En las ciudades civilizadas, cuando uno necesita ir de un punto a otro en auto tiene prácticamente una sola opción, para la cual ya existe un verbo: uberear. Uber ofrece un servicio de altísima calidad, previsible y con un costo que, la mayoría de las veces, equivale a la mitad de lo que un taxi cobraría por el mismo servicio.
El uso es sencillísimo: se elige en el celular el punto de partida y el destino, el auto que uno necesita (para cuántas personas y con cuántos bultos), la calidad del vehículo (normal o lujoso), la calificación del chofer y la música que uno quiere escuchar. Se puede programar un viaje con antelación y no habrá suspensiones. Mientras se espera (no más de tres minutos), se siguen los movimientos del autito cuya patente se conoce en un mapa. Los autos están en impecables condiciones y la ruta no dependerá del capricho del conductor (cuyo nombre también aparece en la aplicación) porque está prefijada.
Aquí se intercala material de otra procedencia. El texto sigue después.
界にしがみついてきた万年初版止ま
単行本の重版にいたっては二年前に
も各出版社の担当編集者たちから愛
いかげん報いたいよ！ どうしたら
Al bajarse, basta con decir “Que tenga un buen día”, “Gracias por el viaje” y, si acaso uno lo considera indicado, se puede dejar una propina. Pero nadie la está esperando, nadie hace problemas con el cambio, nadie bufa por el estado del mundo y nadie interfiere con la propia vida. El menor problema puede ser denunciado y uno recibe un crédito inmediato.
En la civilizadísima Lima, un chofer de Uber se quejó (con una simpatía memorable) de las autoridades de la ciudad porque no señalizaban las calles. El mapa sabía cómo llegar, pero él no tanto.
En la ciudad de Buenos Aires, agobiada por las mafias del asfalto, uberear es casi clandestino, la tarifa que se aplica es “dinámica” (es decir, el viaje puede llegar a costar cualquier cosa) y hay que pagar en efectivo porque el Gobierno y la Justicia tomaron partido en favor de los mafiosos. Así estamos: condenados a los taxis, a ese servicio caduco, a la hediondez, a las conductas erráticas, al capricho del conductor y sus opiniones fascistas.